Not all 3rd party APIs are designed to the same calibre which can lead to certain limitations in endpoints, and you will also want to build towards the strengths and differentiating factors of each app. Doing so successfully ultimately requires you to engage subject matter experts that know the ins and outs of the 3rd party app.
Subject matter expertise
Beyond the app specific knowledge, you may be building integrations for cross-functional teammates of your core user base. While this can unlock new use cases and expansion revenue, but it inherently is not an audience your team will be as familiar with.
Check out this article to see how to overcome those challenges, but often times partnering with the 3rd party app (for which that audience is the primary ICP) can be a shortcut to the heavy lifting of research.
This brings us to the next point of building an API for 3rd parties and partners to build integrations against.
APIs for Integrations
“It’s not true that if you build an API, they will come.
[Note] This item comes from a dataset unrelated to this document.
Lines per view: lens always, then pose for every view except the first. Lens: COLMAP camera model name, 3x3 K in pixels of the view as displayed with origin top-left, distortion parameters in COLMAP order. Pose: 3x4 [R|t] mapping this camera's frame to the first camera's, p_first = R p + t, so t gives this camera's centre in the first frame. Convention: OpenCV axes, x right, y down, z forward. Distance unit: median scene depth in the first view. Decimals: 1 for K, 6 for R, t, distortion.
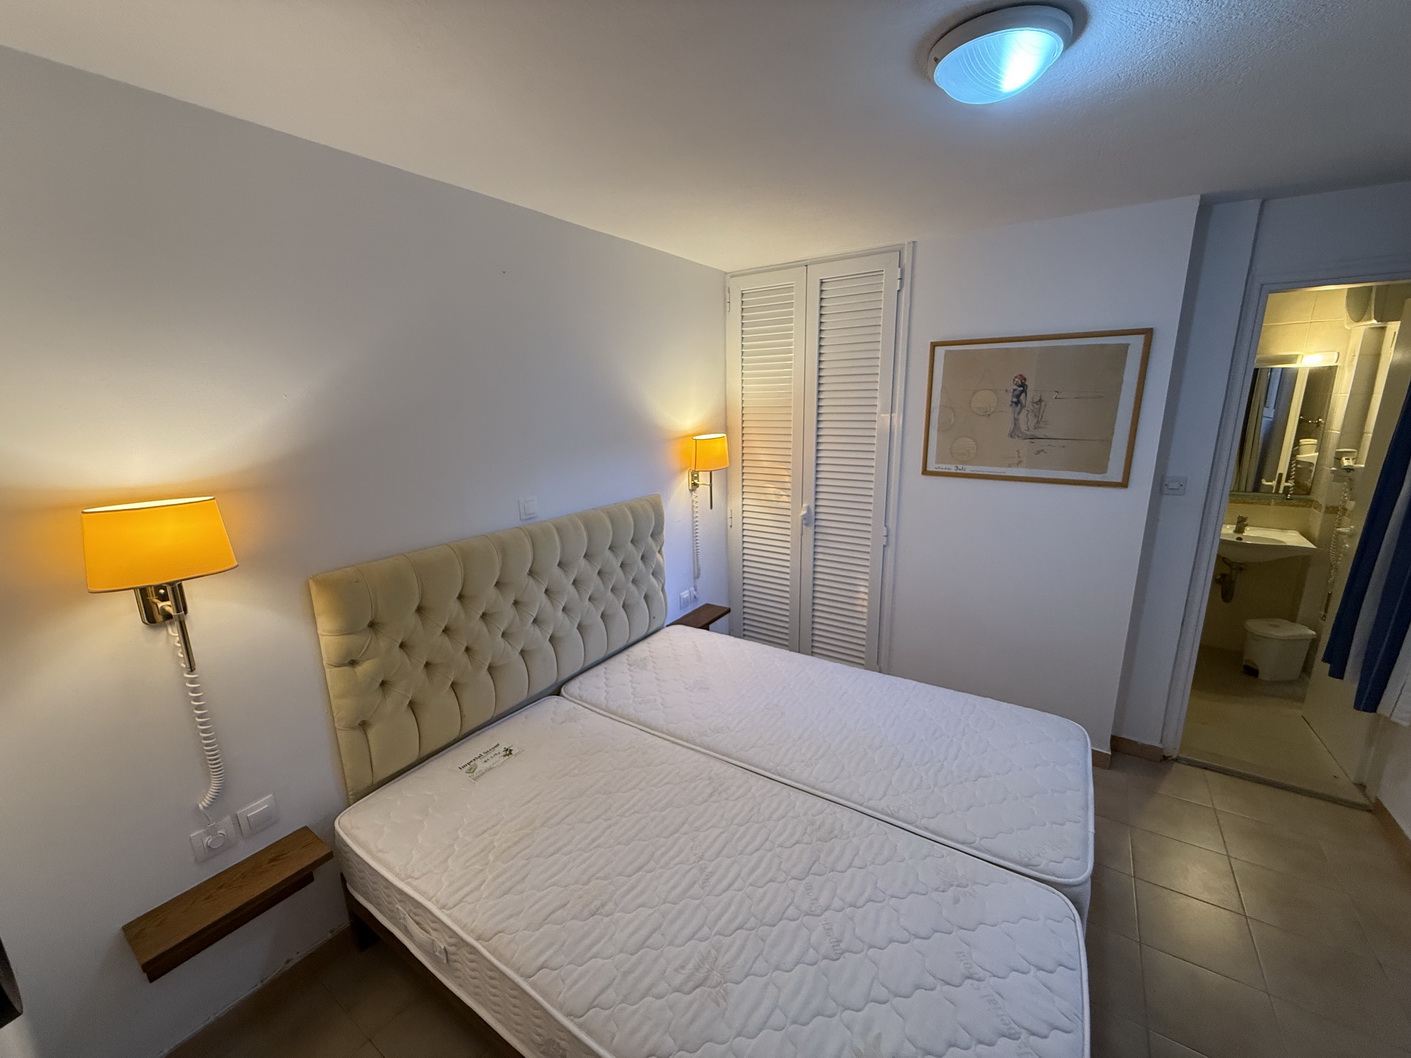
lens RADIAL K [[565.4, 0, 713.3], [0, 565.4, 532.4], [0, 0, 1]] dist [0.003217, -0.000333]
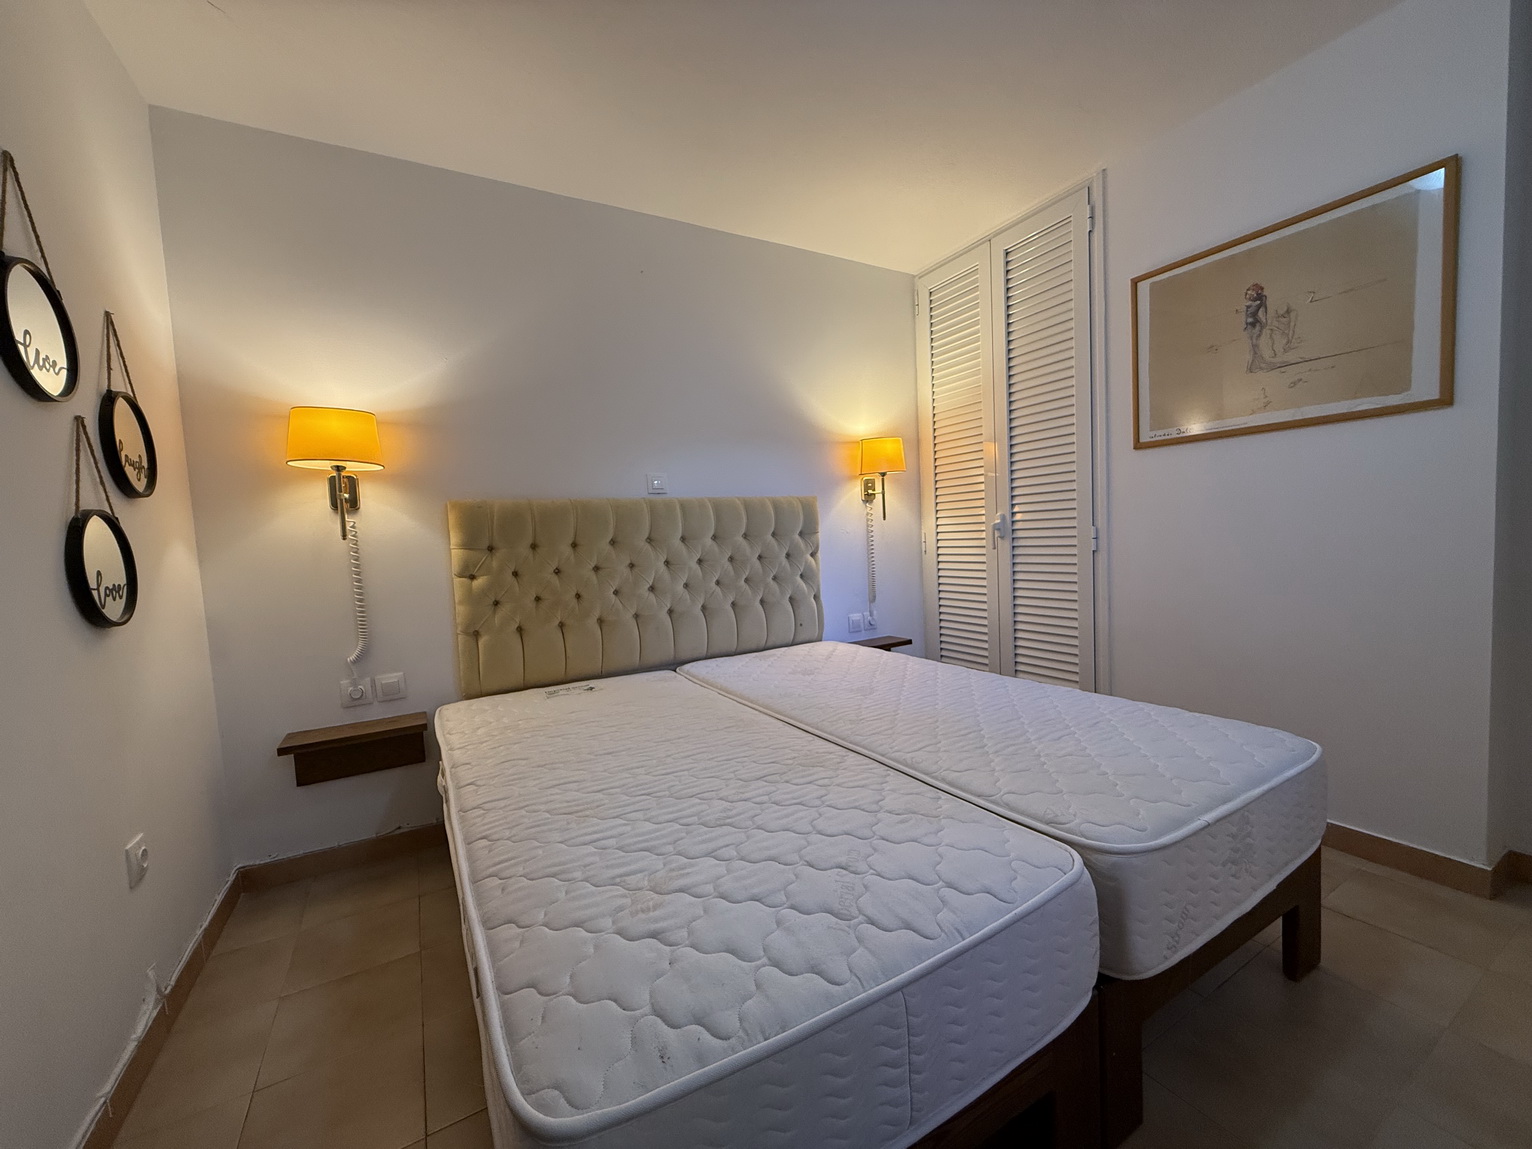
lens RADIAL K [[613.9, 0, 768.3], [0, 613.9, 574.1], [0, 0, 1]] dist [0.003217, -0.000333]
pose [[0.897027, 0.002582, -0.441969, 0.330577], [-0.069465, 0.988379, -0.135212, 0.237880], [0.436483, 0.151990, 0.886782, 0.082865]]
Just building an API isn’t enough.”
Not only do you have to build a set of exemplar integrations that other companies can refer to, you need to design an API that is flexible enough to support many use cases.
Within the context of integrations, Matt says there are 3 things that your API must support.
Data integration
Used to pull data in and out of your platform (enabled through RESTAPI)
Process automation
Used to integrate with your customers’ critical business processes and workflows (supported by webhooks)
UI integration
Used to provide a more seamless experience for your users all in one view (may need iFrames or Javascript SDKs)
Side note - regardless of where you are in your journey of building an API for your app, here’s the one piece of advice Matt emphasized.
“If you’re building an API, please version it. It’s important to build discipline around it early on, because every decision you make today, you may need to change in the future.”
In Sugar’s case, overlooking this aspect of API development has made getting rid of old APIs and extension points nearly impossible.
Partnership led integrations
Once you’ve hit product-market fit, it may make sense to begin building invest in partnerships with 3rd party apps that you want to integrate with.
This enables a whole slew of benefits, including co-marketing, cross-pollination of users, synergistic value creation, and in the context of this article, access to subject matter experts from the 3rd party app’s company.
While the onus of building may still fall on your engineering team depending on the terms of the partnership, having the support from both sides in both the go to market and technical needs will enable you to build much more robust integrations.